Das kann Landeschef Jürgen Lüth, den einstigen Brandenburger Polizeipräsidenten, und seine 160 ehrenamtlichen Helfer im Land aber nicht beruhigen. Seit Jahren fordert die Opferhilfeorganisation von der Landesregierung einen Opferschutzbericht. Er könnte nach Auffassung des Weißen Rings für mehr Transparenz in diesem Bereich sorgen. Immerhin gibt es mit der Kriminalstatistik den jährlichen „Täterbericht“.

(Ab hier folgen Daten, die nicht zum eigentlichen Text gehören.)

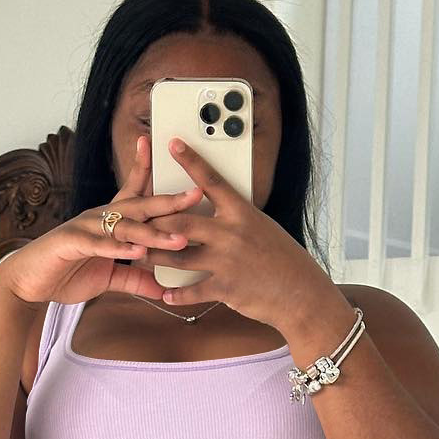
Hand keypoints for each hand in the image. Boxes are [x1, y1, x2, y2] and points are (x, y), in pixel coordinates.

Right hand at [0, 133, 202, 307]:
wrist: (28, 282)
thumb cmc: (66, 273)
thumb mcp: (108, 279)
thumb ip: (135, 281)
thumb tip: (162, 290)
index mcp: (109, 221)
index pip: (134, 193)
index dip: (150, 172)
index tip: (172, 157)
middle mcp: (99, 218)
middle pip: (139, 206)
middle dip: (168, 202)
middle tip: (196, 195)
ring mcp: (85, 228)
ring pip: (124, 227)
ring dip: (152, 234)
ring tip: (177, 239)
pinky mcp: (70, 244)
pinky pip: (98, 245)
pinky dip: (118, 249)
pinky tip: (137, 253)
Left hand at [143, 136, 339, 331]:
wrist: (299, 293)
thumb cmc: (283, 258)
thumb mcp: (262, 228)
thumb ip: (236, 220)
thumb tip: (218, 212)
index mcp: (241, 212)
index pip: (211, 180)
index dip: (190, 160)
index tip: (172, 144)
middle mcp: (231, 233)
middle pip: (182, 221)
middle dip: (156, 221)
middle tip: (138, 218)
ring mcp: (226, 261)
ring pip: (179, 256)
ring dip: (155, 257)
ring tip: (139, 255)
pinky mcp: (225, 287)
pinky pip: (192, 290)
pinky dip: (177, 294)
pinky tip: (165, 293)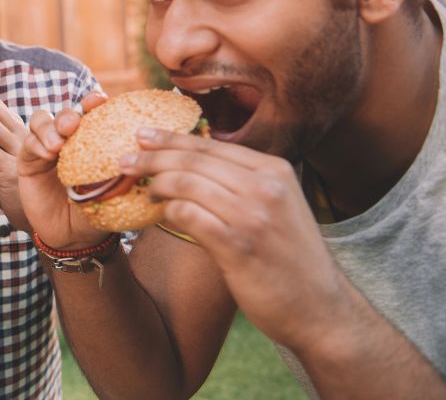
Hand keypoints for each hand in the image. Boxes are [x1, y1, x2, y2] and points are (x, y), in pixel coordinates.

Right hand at [16, 92, 111, 248]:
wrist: (75, 238)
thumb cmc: (100, 212)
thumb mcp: (116, 189)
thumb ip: (124, 169)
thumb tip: (148, 150)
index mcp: (91, 140)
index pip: (91, 113)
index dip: (93, 102)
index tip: (99, 101)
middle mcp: (67, 139)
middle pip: (65, 113)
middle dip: (69, 113)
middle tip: (73, 124)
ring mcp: (46, 149)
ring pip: (41, 121)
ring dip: (49, 127)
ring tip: (57, 144)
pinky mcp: (28, 162)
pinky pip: (28, 144)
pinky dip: (36, 143)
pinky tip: (47, 155)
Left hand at [126, 129, 345, 353]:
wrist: (321, 310)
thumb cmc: (292, 260)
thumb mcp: (279, 207)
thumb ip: (245, 183)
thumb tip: (195, 165)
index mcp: (274, 171)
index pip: (211, 146)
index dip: (172, 139)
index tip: (143, 136)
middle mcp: (266, 187)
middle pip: (194, 160)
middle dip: (153, 156)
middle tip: (124, 160)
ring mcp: (253, 215)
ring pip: (186, 183)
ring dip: (156, 184)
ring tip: (141, 190)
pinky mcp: (238, 245)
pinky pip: (187, 215)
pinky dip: (167, 212)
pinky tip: (158, 216)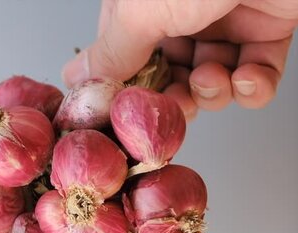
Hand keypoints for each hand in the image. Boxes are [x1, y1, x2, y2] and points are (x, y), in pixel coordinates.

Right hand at [62, 0, 297, 119]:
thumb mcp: (143, 12)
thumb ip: (112, 51)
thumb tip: (76, 77)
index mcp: (142, 5)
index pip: (123, 57)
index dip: (126, 88)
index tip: (128, 113)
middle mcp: (179, 13)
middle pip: (166, 75)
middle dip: (171, 97)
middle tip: (171, 105)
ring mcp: (222, 21)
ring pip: (208, 81)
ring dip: (212, 93)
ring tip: (212, 80)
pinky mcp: (267, 29)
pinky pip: (253, 75)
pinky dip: (252, 87)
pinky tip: (247, 78)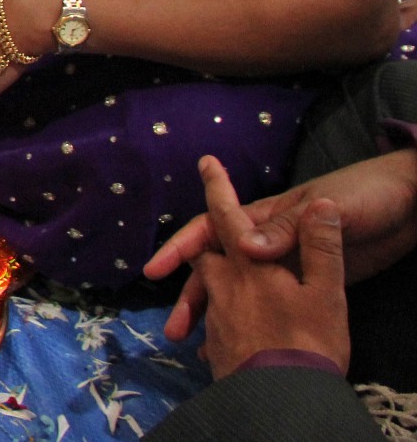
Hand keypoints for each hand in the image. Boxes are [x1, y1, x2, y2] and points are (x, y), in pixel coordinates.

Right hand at [146, 147, 416, 339]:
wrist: (406, 207)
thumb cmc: (364, 197)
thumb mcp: (330, 205)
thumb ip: (290, 227)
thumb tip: (246, 247)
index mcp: (265, 218)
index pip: (212, 229)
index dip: (182, 249)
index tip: (156, 272)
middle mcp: (267, 241)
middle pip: (216, 268)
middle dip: (192, 296)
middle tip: (175, 330)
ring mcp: (285, 265)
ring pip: (238, 291)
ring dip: (215, 316)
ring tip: (199, 348)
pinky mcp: (308, 285)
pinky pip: (269, 306)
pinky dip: (249, 326)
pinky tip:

Unterstützt von der Forster Psychotherapeutin Judith Kunz, die Kriminalitätsopfer betreut, erneuert Lüth auch die Forderung, in Brandenburg, ein Netz von Trauma-Ambulanzen einzurichten. So, wie es sie bereits in den anderen 15 Bundesländern gebe. „Der Bedarf ist sehr hoch“, schätzt Expertin Kunz ein. Und die Moderatorin der Podiumsdiskussion, Ex-Justizministerin und Weißer Ring-Vize Barbara Richstein (CDU), fügt hinzu, dass die Landesregierung jene Trauma-Ambulanzen drei Jahre lang gefördert habe und dann „unverständlicherweise“ ausgestiegen sei. Jürgen Lüth will darüber, und zum vorliegenden Referentenentwurf zum neuen Sozialgesetzbuch XIV des Bundes, mit zuständigen Fachministerien in Potsdam kontaktieren.

 Jürgen Lüth, Landesvorsitzender Weißer Ring Brandenburg
Jürgen Lüth, Landesvorsitzender Weißer Ring Brandenburg FOTO: Christian Taubert

Es könne nicht sein, dass Opfer von Kriminalität und Gewalt künftig schlechter gestellt werden als im sozialen Entschädigungsrecht in seiner jetzigen Fassung. So seien Einschränkungen bei Schockschäden oder der Wegfall der Entschädigung für Einkommensverluste bei Hinterbliebenen von Opfern von Tötungsdelikten vorgesehen. Dagegen müsse sich die Landesregierung auf Bundesebene zur Wehr setzen, erklärt Lüth.